THE DATA Block Start

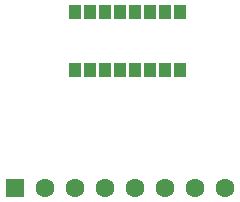
<source format=gts>
G04 Layer: TopSolderMaskLayer*
G04 EasyEDA v6.5.22, 2023-01-10 12:32:39*
G04 b370202723584046b7ae4b0ba92148f9,2e4b97ed0a384ad5b60706015a639cab,10*
G04 Gerber Generator version 0.2*
G04 Scale: 100 percent, Rotated: No, Reflected: No *
G04 Dimensions in millimeters *
G04 leading zeros omitted , absolute positions ,4 integer and 5 decimal *
%FSLAX45Y45*%
%MOMM*%

%AMMACRO1*1,1,$1,$2,$3*1,1,$1,$4,$5*1,1,$1,0-$2,0-$3*1,1,$1,0-$4,0-$5*20,1,$1,$2,$3,$4,$5,0*20,1,$1,$4,$5,0-$2,0-$3,0*20,1,$1,0-$2,0-$3,0-$4,0-$5,0*20,1,$1,0-$4,0-$5,$2,$3,0*4,1,4,$2,$3,$4,$5,0-$2,0-$3,0-$4,0-$5,$2,$3,0*%
%ADD10MACRO1,0.1016X-0.75X0.75X0.75X0.75*%
%ADD11C,1.6016*%
%ADD12MACRO1,0.1X-0.5X0.55X0.5X0.55*%

%LPD*%
D10*
G01*
X381001Y8509000D03*
D11*
G01*
X635000Y8509000D03*
G01*
X889000Y8509000D03*
G01*
X1143000Y8509000D03*
G01*
X1397000Y8509000D03*
G01*
X1651000Y8509000D03*
G01*
X1905000Y8509000D03*
G01*
X2159000Y8509000D03*
D12*
G01*
X1778000Y9998598D03*
G01*
X1651000Y9998598D03*
G01*
X1524000Y9998598D03*
G01*
X1397000Y9998598D03*
G01*
X1270000Y9998598D03*
G01*
X1143000Y9998598D03*
G01*
X1016000Y9998598D03*
G01*
X889000Y9998598D03*
G01*
X889000Y9508601D03*
G01*
X1016000Y9508601D03*
G01*
X1143000Y9508601D03*
G01*
X1270000Y9508601D03*
G01*
X1397000Y9508601D03*
G01*
X1524000Y9508601D03*
G01*
X1651000Y9508601D03*
G01*
X1778000Y9508601D03*
M02*

</source>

THE DATA Block End

TO-DO ITEM:
Give back the material above exactly, without pictures.

EXERCISE RESULT:
<source format=gts>
G04 Layer: TopSolderMaskLayer*
G04 EasyEDA v6.5.22, 2023-01-10 12:32:39*
G04 b370202723584046b7ae4b0ba92148f9,2e4b97ed0a384ad5b60706015a639cab,10*
G04 Gerber Generator version 0.2*
G04 Scale: 100 percent, Rotated: No, Reflected: No *
G04 Dimensions in millimeters *
G04 leading zeros omitted , absolute positions ,4 integer and 5 decimal *
%FSLAX45Y45*%
%MOMM*%

%AMMACRO1*1,1,$1,$2,$3*1,1,$1,$4,$5*1,1,$1,0-$2,0-$3*1,1,$1,0-$4,0-$5*20,1,$1,$2,$3,$4,$5,0*20,1,$1,$4,$5,0-$2,0-$3,0*20,1,$1,0-$2,0-$3,0-$4,0-$5,0*20,1,$1,0-$4,0-$5,$2,$3,0*4,1,4,$2,$3,$4,$5,0-$2,0-$3,0-$4,0-$5,$2,$3,0*%
%ADD10MACRO1,0.1016X-0.75X0.75X0.75X0.75*%
%ADD11C,1.6016*%
%ADD12MACRO1,0.1X-0.5X0.55X0.5X0.55*%

%LPD*%
D10*
G01*
X381001Y8509000D03*
D11*
G01*
X635000Y8509000D03*
G01*
X889000Y8509000D03*
G01*
X1143000Y8509000D03*
G01*
X1397000Y8509000D03*
G01*
X1651000Y8509000D03*
G01*
X1905000Y8509000D03*
G01*
X2159000Y8509000D03*
D12*
G01*
X1778000Y9998598D03*
G01*
X1651000Y9998598D03*
G01*
X1524000Y9998598D03*
G01*
X1397000Y9998598D03*
G01*
X1270000Y9998598D03*
G01*
X1143000Y9998598D03*
G01*
X1016000Y9998598D03*
G01*
X889000Y9998598D03*
G01*
X889000Y9508601D03*
G01*
X1016000Y9508601D03*
G01*
X1143000Y9508601D03*
G01*
X1270000Y9508601D03*
G01*
X1397000Y9508601D03*
G01*
X1524000Y9508601D03*
G01*
X1651000Y9508601D03*
G01*
X1778000Y9508601D03*
M02*

</source>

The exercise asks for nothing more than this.